Give the listing again, word for word, and let no picture into it.

* _Recorded information_:
================

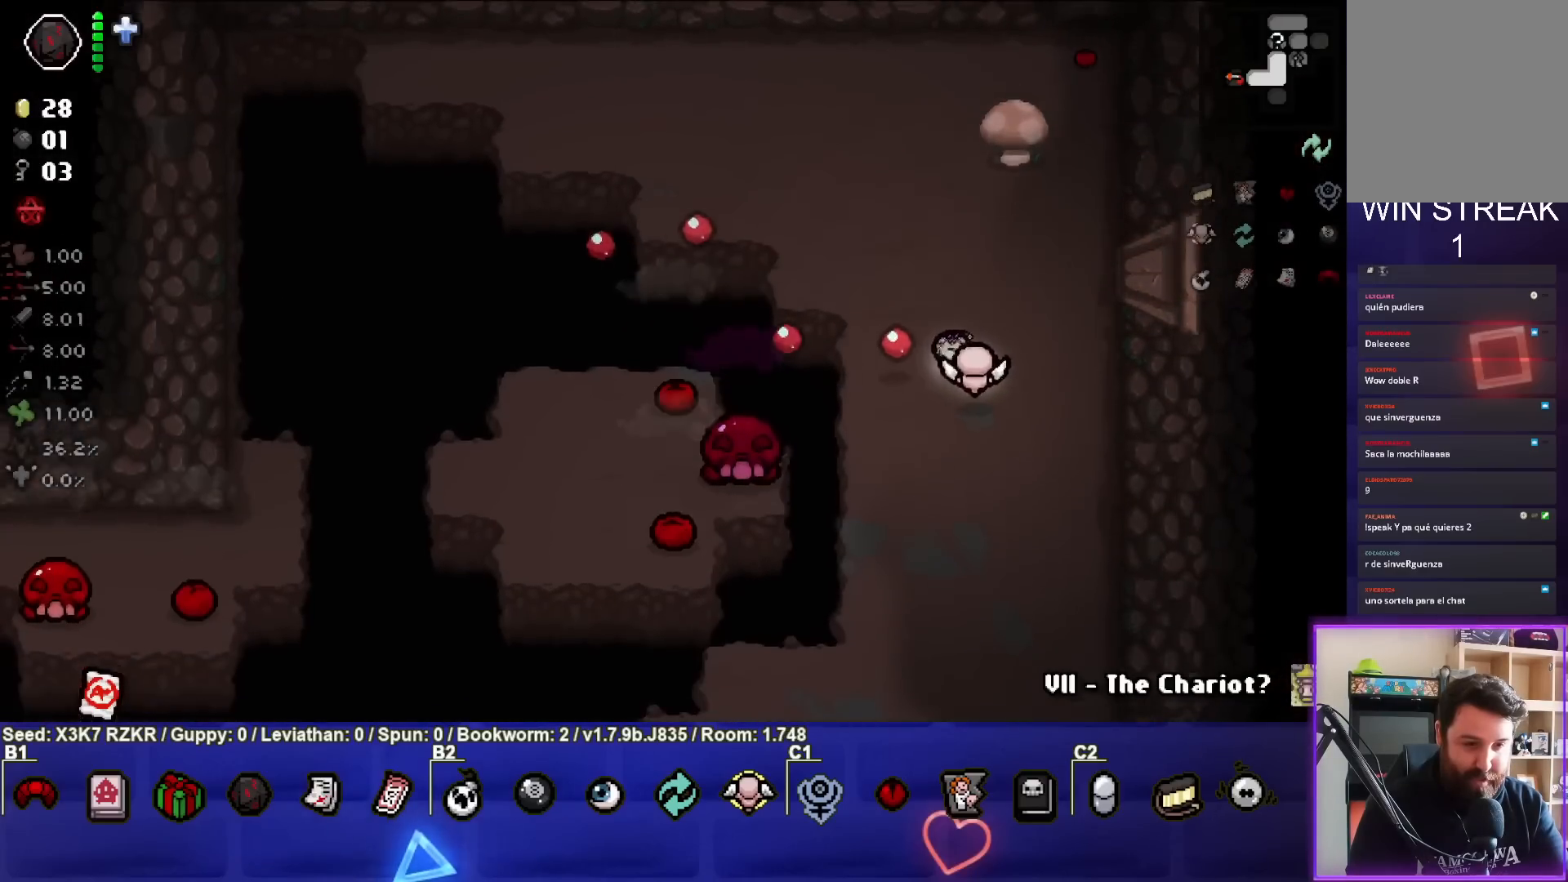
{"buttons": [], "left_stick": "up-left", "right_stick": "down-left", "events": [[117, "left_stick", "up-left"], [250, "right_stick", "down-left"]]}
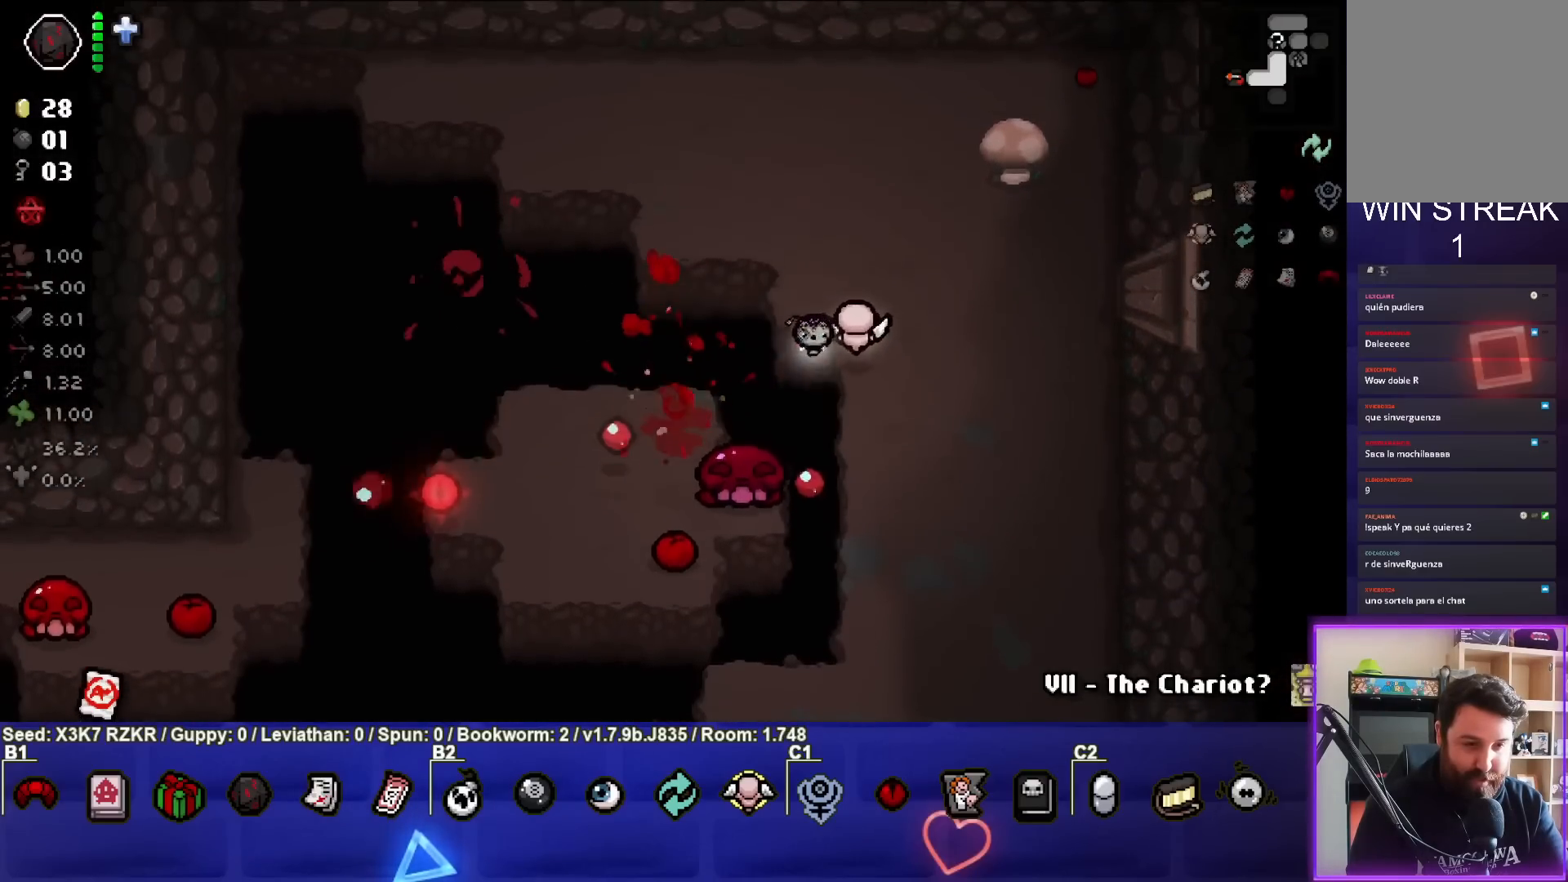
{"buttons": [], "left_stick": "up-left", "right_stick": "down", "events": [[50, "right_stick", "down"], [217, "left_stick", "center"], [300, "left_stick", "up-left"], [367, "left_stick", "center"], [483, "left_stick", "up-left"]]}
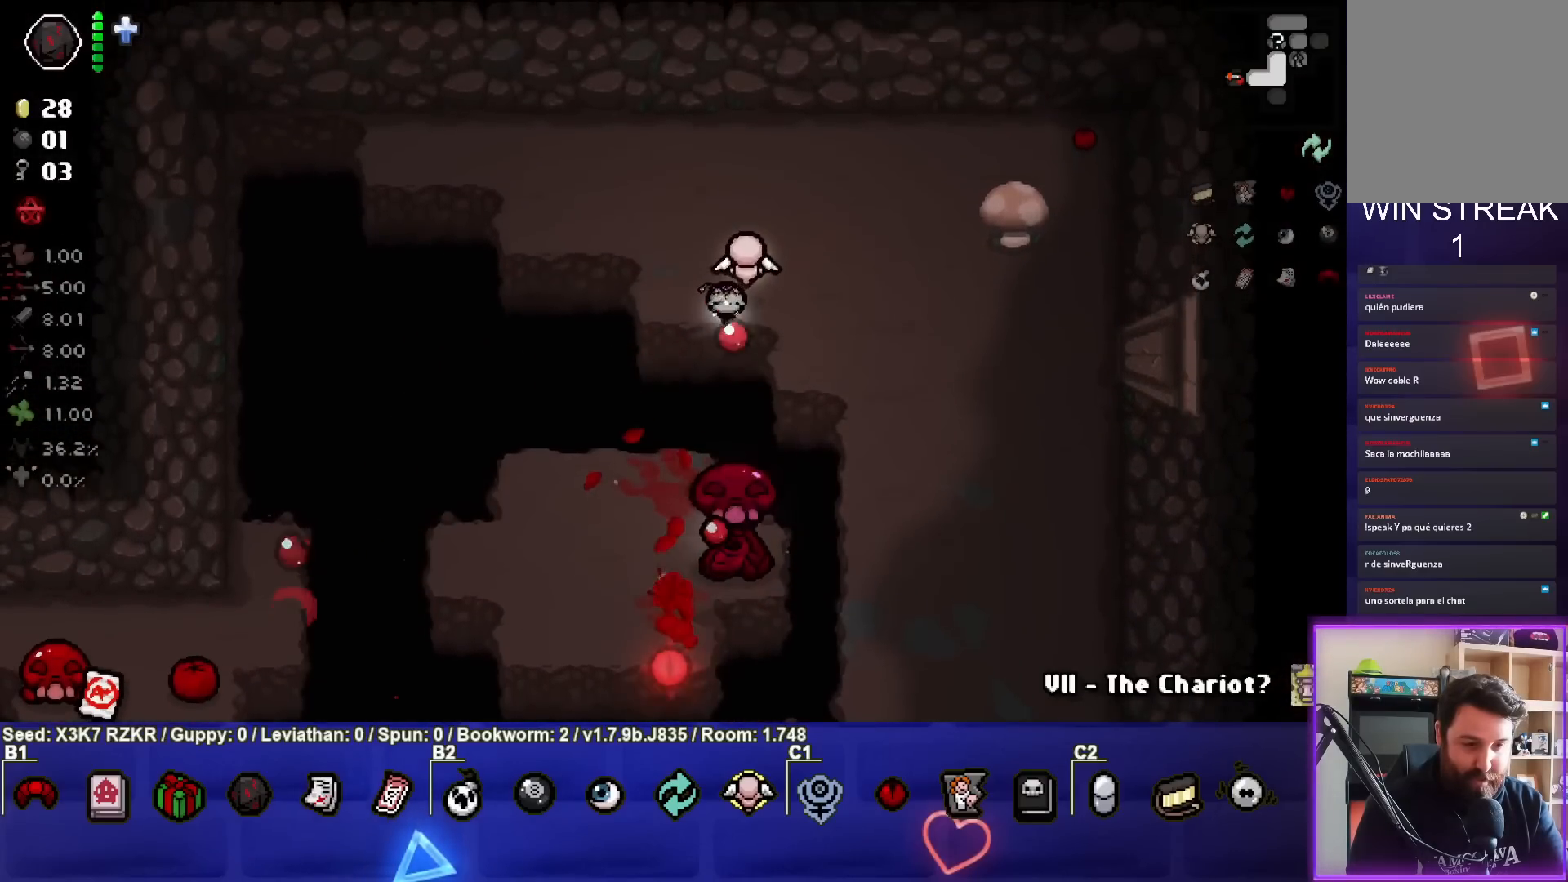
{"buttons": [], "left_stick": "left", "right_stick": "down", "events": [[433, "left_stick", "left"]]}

================

* _Solution to this exercise_:
{"buttons": [], "left_stick": "up-left", "right_stick": "down-left", "events": [[117, "left_stick", "up-left"], [250, "right_stick", "down-left"]]}
{"buttons": [], "left_stick": "up-left", "right_stick": "down", "events": [[50, "right_stick", "down"], [217, "left_stick", "center"], [300, "left_stick", "up-left"], [367, "left_stick", "center"], [483, "left_stick", "up-left"]]}
{"buttons": [], "left_stick": "left", "right_stick": "down", "events": [[433, "left_stick", "left"]]}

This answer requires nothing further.